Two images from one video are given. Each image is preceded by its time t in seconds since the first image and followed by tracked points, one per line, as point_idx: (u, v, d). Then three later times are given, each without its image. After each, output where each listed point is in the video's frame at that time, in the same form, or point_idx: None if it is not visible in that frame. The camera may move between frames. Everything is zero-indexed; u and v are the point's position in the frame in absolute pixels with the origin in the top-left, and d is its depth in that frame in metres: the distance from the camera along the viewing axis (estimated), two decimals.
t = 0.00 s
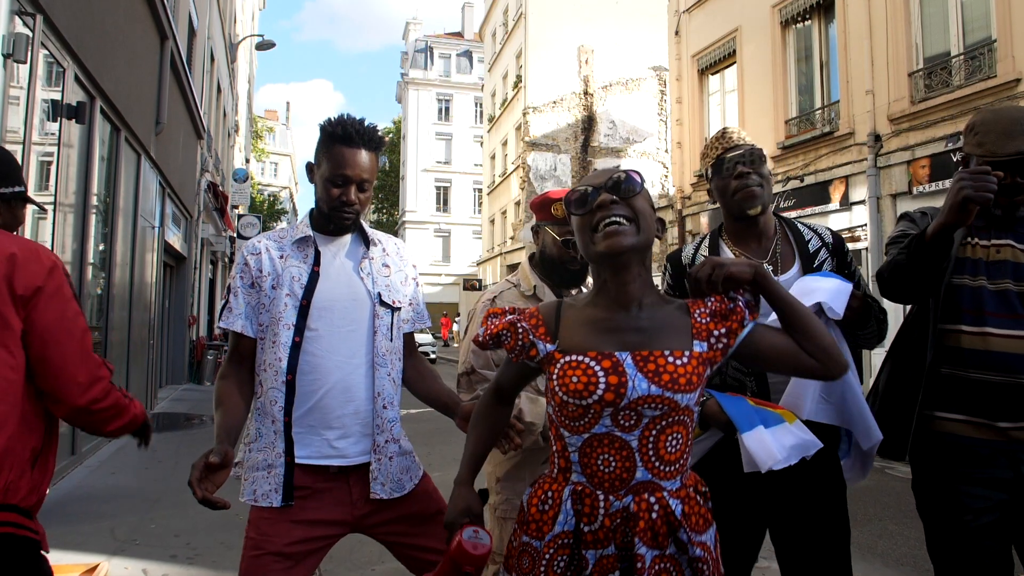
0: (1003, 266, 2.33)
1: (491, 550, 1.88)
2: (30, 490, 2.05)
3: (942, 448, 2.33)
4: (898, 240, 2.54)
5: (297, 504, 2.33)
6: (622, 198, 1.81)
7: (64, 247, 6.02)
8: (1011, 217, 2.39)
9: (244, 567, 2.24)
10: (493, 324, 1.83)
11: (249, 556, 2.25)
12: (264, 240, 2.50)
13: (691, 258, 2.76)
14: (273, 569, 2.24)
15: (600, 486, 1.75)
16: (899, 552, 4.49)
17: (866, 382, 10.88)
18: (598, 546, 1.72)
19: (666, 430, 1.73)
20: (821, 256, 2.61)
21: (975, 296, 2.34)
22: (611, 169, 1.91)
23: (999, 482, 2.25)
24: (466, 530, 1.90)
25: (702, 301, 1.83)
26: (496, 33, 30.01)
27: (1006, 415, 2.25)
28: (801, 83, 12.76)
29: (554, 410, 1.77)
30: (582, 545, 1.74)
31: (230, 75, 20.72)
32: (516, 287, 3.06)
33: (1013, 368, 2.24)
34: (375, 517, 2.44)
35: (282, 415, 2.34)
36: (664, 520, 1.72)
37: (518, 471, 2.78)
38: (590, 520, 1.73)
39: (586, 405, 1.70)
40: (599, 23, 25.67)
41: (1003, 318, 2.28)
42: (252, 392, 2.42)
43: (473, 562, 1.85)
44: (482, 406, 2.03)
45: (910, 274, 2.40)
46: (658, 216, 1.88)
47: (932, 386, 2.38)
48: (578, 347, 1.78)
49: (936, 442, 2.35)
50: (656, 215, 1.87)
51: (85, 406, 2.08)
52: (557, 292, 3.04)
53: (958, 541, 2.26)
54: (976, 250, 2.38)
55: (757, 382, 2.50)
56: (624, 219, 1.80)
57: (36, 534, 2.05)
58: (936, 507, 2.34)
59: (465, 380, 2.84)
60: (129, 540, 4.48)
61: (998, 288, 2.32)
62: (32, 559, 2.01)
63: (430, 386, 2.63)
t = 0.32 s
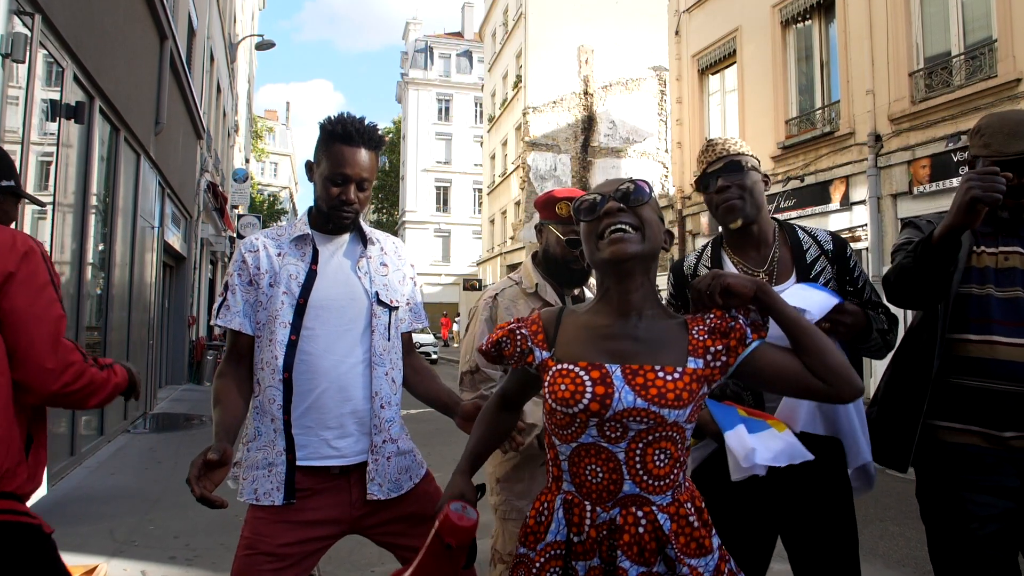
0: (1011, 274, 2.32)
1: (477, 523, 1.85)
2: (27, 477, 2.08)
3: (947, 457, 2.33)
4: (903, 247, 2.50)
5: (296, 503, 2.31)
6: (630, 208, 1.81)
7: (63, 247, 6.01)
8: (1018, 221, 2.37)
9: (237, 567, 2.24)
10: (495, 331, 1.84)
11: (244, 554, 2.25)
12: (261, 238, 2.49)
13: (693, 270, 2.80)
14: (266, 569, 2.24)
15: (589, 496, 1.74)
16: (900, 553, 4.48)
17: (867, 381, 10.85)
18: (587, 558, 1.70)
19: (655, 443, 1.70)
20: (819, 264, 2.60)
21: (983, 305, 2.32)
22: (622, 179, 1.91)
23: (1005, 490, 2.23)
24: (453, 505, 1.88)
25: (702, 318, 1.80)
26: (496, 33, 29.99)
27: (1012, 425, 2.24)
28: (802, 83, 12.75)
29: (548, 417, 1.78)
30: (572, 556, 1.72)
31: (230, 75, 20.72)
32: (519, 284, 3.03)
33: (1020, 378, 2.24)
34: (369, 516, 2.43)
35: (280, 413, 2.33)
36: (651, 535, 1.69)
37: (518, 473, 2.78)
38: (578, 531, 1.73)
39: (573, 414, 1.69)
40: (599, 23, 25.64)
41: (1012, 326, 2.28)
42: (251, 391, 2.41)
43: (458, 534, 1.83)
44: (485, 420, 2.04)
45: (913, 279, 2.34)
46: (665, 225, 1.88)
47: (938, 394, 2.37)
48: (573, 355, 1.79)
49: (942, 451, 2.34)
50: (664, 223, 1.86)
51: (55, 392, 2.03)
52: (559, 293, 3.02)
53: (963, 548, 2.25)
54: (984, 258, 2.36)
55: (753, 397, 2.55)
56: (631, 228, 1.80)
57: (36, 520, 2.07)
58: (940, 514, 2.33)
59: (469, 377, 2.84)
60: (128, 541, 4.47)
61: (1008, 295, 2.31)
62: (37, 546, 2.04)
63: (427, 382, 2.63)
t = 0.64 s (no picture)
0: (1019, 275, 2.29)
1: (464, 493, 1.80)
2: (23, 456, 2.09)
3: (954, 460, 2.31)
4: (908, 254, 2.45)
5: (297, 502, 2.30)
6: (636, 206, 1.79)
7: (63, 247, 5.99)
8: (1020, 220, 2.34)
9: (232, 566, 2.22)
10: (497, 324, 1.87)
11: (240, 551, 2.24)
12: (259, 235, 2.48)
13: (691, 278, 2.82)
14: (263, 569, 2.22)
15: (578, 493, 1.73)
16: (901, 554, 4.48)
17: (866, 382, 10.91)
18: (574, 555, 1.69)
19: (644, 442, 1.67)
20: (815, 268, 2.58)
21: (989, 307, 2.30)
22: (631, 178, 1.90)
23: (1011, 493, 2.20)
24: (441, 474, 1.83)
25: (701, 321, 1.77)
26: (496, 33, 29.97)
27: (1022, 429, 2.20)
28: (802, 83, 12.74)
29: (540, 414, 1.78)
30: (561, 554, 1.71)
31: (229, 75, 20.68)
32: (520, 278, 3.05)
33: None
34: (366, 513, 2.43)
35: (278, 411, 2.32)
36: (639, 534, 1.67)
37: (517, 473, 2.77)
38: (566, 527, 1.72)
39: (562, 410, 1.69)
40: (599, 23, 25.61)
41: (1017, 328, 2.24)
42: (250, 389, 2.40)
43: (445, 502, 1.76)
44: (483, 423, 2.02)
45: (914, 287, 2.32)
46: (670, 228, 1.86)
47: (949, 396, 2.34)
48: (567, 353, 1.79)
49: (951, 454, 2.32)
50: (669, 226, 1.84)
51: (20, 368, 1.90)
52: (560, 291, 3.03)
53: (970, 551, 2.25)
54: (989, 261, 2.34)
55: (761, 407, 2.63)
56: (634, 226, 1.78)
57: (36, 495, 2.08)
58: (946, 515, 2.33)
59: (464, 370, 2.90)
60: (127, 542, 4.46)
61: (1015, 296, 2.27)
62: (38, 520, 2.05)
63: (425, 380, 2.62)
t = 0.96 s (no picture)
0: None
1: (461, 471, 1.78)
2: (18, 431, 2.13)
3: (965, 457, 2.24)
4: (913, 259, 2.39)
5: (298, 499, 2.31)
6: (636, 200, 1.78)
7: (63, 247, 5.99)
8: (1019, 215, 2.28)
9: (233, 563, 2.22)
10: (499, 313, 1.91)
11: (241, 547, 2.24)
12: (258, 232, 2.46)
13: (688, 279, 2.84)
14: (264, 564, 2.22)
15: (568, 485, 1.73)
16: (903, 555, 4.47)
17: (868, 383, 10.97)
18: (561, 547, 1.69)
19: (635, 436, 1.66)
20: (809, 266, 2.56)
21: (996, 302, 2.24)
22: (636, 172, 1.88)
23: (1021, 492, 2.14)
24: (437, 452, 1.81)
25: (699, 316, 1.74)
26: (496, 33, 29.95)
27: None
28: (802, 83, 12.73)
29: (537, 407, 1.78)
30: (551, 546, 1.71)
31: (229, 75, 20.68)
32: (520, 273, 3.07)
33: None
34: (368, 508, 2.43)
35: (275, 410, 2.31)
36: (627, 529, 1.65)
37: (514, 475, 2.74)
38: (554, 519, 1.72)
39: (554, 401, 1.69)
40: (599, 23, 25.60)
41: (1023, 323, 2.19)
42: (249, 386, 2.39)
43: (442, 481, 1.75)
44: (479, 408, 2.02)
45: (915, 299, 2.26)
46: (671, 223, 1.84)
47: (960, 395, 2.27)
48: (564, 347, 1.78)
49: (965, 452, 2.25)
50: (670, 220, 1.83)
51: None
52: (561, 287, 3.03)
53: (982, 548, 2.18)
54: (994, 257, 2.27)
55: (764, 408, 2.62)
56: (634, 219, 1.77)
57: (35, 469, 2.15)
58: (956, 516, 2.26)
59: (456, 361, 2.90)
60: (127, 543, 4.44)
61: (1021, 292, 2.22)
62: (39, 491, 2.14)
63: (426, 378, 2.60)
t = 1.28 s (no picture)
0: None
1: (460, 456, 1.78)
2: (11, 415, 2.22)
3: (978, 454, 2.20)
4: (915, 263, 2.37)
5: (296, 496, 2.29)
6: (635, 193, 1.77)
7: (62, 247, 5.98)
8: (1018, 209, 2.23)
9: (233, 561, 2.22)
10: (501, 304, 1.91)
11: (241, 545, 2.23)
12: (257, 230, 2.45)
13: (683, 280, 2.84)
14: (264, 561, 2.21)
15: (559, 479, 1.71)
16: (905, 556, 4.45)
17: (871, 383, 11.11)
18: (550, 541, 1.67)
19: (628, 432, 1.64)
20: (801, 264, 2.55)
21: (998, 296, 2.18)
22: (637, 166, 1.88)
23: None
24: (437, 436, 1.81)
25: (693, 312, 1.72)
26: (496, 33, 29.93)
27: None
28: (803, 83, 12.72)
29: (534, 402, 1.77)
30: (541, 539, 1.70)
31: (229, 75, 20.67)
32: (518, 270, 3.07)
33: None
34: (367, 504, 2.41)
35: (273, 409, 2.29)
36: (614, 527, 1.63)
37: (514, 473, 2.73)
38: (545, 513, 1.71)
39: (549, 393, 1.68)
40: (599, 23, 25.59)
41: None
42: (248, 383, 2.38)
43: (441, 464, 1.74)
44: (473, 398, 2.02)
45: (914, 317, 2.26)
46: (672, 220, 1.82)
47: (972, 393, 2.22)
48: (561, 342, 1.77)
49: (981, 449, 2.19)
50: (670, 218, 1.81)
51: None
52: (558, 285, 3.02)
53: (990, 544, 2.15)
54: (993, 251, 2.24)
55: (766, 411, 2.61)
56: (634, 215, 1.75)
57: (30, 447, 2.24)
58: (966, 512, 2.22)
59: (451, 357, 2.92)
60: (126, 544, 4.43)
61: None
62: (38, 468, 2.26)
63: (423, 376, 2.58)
------------------------------------
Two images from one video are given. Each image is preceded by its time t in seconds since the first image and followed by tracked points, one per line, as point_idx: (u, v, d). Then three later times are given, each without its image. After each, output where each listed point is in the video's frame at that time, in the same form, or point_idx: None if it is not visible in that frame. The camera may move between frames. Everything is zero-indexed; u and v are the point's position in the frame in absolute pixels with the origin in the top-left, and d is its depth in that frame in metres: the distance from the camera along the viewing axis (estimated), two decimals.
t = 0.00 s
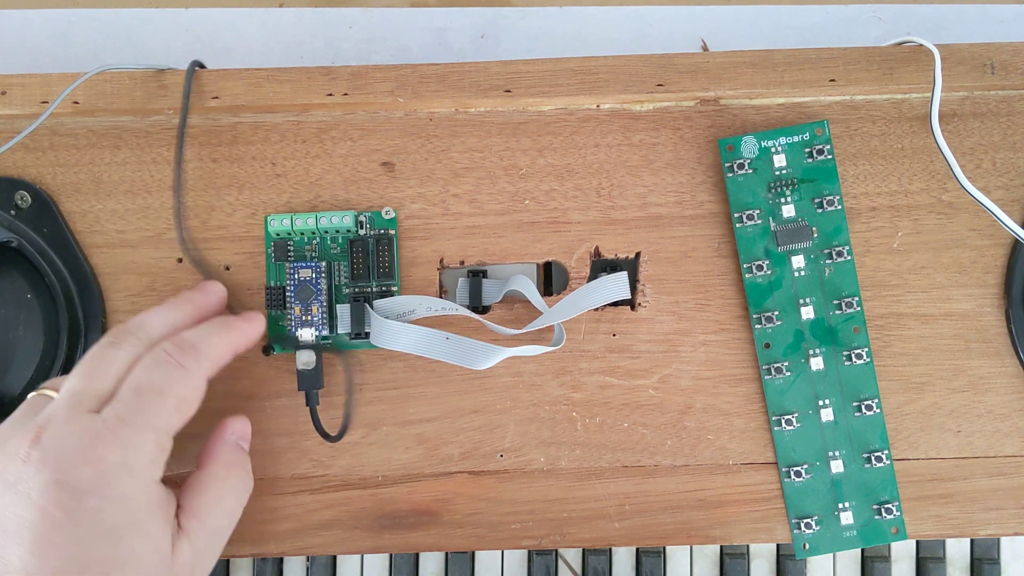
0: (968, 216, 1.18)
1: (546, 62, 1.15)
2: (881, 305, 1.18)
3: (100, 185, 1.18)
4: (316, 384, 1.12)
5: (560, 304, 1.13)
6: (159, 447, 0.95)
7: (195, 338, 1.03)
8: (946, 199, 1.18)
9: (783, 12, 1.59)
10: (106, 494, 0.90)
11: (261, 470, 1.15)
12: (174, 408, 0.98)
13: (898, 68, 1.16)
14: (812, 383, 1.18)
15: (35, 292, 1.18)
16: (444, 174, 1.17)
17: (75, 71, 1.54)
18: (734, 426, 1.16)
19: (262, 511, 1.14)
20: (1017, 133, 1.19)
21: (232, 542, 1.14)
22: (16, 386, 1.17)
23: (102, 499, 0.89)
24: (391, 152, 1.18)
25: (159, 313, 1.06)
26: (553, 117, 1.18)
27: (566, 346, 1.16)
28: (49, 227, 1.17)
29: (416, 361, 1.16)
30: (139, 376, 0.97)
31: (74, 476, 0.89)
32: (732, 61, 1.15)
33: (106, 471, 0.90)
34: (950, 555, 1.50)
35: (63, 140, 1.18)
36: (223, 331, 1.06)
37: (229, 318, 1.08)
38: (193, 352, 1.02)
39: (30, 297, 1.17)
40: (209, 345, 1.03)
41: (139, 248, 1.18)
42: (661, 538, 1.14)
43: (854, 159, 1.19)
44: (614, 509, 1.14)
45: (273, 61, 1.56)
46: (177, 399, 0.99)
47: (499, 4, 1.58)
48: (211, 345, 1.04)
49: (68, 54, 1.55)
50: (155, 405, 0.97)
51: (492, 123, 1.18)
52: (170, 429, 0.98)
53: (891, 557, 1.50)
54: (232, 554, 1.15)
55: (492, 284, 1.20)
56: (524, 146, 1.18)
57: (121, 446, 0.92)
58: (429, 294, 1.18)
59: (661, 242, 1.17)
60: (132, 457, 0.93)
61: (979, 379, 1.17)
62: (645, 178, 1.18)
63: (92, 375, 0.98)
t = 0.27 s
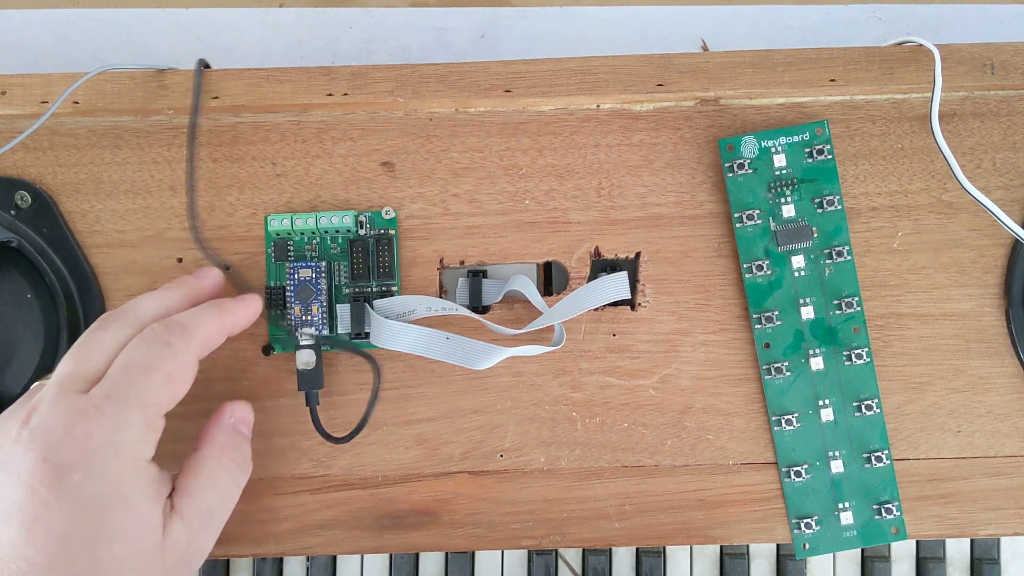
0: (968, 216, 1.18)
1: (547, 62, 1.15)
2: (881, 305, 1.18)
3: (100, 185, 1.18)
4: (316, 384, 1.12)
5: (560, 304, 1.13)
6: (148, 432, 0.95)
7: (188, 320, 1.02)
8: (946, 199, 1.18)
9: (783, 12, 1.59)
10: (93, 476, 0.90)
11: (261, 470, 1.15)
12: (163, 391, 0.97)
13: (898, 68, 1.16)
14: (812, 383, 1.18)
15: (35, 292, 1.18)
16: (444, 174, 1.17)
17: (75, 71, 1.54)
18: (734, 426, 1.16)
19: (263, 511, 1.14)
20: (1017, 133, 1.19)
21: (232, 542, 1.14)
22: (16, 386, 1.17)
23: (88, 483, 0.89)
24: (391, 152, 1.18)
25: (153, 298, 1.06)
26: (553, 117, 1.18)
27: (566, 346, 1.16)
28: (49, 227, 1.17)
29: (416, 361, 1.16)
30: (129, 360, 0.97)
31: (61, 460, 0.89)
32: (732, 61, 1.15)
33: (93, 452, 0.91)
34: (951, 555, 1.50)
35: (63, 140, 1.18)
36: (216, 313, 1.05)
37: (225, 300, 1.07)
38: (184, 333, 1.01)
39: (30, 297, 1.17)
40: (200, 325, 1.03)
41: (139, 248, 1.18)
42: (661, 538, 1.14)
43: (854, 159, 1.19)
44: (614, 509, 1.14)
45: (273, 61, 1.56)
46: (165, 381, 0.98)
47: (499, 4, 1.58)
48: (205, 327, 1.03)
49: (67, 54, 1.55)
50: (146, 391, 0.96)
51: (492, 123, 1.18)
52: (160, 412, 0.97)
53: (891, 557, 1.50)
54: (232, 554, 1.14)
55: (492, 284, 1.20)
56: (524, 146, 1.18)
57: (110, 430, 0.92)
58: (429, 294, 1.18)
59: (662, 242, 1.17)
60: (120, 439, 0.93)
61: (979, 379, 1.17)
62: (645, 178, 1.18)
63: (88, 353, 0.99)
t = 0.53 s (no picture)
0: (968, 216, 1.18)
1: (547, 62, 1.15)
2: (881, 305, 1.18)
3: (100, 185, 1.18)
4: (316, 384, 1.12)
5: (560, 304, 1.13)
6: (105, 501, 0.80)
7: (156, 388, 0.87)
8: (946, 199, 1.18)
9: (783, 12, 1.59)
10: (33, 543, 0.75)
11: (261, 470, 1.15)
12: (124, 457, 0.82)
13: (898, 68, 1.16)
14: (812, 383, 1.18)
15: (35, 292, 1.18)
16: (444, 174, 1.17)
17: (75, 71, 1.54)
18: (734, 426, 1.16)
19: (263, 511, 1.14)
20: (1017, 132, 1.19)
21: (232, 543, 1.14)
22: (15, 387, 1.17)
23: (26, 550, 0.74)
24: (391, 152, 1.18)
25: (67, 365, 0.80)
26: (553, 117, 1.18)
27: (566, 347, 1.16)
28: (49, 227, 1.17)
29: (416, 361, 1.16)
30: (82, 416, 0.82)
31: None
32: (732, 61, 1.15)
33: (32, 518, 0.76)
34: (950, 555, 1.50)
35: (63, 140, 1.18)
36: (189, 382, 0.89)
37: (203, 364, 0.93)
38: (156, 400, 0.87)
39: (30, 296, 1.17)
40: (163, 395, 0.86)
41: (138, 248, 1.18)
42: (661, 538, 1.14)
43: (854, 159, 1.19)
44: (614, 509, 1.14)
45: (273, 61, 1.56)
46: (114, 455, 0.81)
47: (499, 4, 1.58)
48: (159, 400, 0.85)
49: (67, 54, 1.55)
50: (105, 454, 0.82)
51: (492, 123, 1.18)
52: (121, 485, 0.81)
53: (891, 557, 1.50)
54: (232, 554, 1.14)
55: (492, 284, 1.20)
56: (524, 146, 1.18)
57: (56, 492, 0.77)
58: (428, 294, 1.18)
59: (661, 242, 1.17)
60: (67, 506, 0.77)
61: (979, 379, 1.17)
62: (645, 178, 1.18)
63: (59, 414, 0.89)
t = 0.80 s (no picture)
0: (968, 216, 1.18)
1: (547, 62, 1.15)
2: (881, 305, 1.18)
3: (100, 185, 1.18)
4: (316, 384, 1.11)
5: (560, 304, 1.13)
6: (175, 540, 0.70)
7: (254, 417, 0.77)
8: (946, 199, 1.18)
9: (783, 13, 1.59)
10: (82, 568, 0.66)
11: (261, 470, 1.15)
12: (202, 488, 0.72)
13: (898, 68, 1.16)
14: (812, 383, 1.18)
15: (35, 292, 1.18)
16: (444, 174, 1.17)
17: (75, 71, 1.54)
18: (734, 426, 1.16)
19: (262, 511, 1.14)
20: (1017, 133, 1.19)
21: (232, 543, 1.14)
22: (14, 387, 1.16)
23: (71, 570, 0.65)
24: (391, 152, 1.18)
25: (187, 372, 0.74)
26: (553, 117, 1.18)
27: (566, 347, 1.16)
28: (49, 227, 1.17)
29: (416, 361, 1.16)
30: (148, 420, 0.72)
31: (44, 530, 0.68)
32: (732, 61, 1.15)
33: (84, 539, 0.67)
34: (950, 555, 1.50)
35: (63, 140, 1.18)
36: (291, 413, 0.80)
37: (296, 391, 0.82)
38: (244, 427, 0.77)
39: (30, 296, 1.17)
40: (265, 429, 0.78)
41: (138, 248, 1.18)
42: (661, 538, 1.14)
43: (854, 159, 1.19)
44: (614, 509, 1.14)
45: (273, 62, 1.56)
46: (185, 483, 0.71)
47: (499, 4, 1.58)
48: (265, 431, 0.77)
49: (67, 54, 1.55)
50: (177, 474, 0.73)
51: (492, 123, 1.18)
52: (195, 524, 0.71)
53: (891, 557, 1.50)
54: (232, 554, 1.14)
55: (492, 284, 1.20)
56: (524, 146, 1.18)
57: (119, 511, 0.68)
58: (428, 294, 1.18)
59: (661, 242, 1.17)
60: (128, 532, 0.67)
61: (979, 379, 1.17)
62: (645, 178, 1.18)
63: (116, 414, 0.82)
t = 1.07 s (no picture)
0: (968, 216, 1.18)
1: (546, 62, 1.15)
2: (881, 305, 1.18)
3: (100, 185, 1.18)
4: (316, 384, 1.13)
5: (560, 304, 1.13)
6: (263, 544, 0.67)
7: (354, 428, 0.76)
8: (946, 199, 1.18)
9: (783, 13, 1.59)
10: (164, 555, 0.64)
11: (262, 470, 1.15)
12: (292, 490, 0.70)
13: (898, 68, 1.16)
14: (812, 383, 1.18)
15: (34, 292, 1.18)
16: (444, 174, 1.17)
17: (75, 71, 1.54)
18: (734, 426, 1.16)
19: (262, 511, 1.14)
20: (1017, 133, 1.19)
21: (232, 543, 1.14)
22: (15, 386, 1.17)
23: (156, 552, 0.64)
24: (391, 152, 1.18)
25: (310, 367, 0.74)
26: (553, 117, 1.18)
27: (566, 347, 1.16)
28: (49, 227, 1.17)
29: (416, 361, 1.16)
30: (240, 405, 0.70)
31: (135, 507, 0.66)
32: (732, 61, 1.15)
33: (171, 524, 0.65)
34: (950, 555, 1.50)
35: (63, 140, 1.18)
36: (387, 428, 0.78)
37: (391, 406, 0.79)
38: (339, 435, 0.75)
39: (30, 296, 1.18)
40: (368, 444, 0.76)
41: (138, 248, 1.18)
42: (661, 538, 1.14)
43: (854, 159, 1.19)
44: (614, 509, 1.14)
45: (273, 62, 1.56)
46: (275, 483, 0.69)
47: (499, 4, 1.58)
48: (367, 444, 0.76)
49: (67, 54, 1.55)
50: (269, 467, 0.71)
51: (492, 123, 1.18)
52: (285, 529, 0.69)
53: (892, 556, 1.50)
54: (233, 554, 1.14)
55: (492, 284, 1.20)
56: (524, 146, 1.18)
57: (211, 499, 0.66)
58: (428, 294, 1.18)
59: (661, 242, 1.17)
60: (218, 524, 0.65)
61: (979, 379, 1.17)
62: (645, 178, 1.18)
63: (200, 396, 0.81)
------------------------------------
= About this task =
Your task is to restate, word for word, only those lines above that fall between the line holding "23: (26, 550, 0.74)" and the line holding "63: (116, 414, 0.82)", inclusive.

= Finished exercise =
23: (26, 550, 0.74)
24: (391, 152, 1.18)
25: (67, 365, 0.80)
26: (553, 117, 1.18)
27: (566, 347, 1.16)
28: (49, 227, 1.17)
29: (416, 361, 1.16)
30: (82, 416, 0.82)
31: None
32: (732, 61, 1.15)
33: (32, 518, 0.76)
34: (950, 555, 1.50)
35: (63, 140, 1.18)
36: (189, 382, 0.89)
37: (203, 364, 0.93)
38: (156, 400, 0.87)
39: (30, 296, 1.17)
40: (163, 395, 0.86)
41: (138, 248, 1.18)
42: (661, 538, 1.14)
43: (854, 159, 1.19)
44: (614, 509, 1.14)
45: (273, 61, 1.56)
46: (114, 455, 0.81)
47: (499, 4, 1.58)
48: (159, 400, 0.85)
49: (67, 54, 1.55)
50: (105, 454, 0.82)
51: (492, 123, 1.18)
52: (121, 485, 0.81)
53: (891, 557, 1.50)
54: (232, 554, 1.14)
55: (492, 284, 1.20)
56: (524, 146, 1.18)
57: (56, 492, 0.77)
58: (428, 294, 1.18)
59: (661, 242, 1.17)
60: (67, 506, 0.77)
61: (979, 379, 1.17)
62: (645, 178, 1.18)
63: (59, 414, 0.89)
t = 0.80 s (no picture)
0: (968, 216, 1.18)
1: (547, 62, 1.15)
2: (881, 305, 1.18)
3: (100, 185, 1.18)
4: (316, 384, 1.11)
5: (560, 304, 1.13)
6: (175, 540, 0.70)
7: (254, 417, 0.77)
8: (946, 199, 1.18)
9: (783, 13, 1.59)
10: (82, 568, 0.66)
11: (261, 470, 1.15)
12: (202, 488, 0.72)
13: (898, 68, 1.16)
14: (812, 383, 1.18)
15: (35, 292, 1.18)
16: (444, 174, 1.17)
17: (75, 71, 1.54)
18: (734, 426, 1.16)
19: (262, 511, 1.14)
20: (1017, 133, 1.19)
21: (232, 543, 1.14)
22: (14, 387, 1.16)
23: (71, 570, 0.65)
24: (391, 152, 1.18)
25: (187, 372, 0.74)
26: (553, 117, 1.18)
27: (566, 347, 1.16)
28: (49, 227, 1.17)
29: (416, 361, 1.16)
30: (148, 420, 0.72)
31: (44, 530, 0.68)
32: (732, 61, 1.15)
33: (84, 539, 0.67)
34: (950, 555, 1.50)
35: (63, 140, 1.18)
36: (291, 413, 0.80)
37: (296, 391, 0.82)
38: (244, 427, 0.77)
39: (30, 296, 1.17)
40: (265, 429, 0.78)
41: (138, 248, 1.18)
42: (661, 538, 1.14)
43: (854, 159, 1.19)
44: (614, 509, 1.14)
45: (273, 62, 1.56)
46: (185, 483, 0.71)
47: (499, 4, 1.58)
48: (265, 431, 0.77)
49: (67, 54, 1.55)
50: (177, 474, 0.73)
51: (492, 123, 1.18)
52: (195, 524, 0.71)
53: (891, 557, 1.50)
54: (232, 554, 1.14)
55: (492, 284, 1.20)
56: (524, 146, 1.18)
57: (119, 511, 0.68)
58: (428, 294, 1.18)
59: (661, 242, 1.17)
60: (128, 532, 0.67)
61: (979, 379, 1.17)
62: (645, 178, 1.18)
63: (116, 414, 0.82)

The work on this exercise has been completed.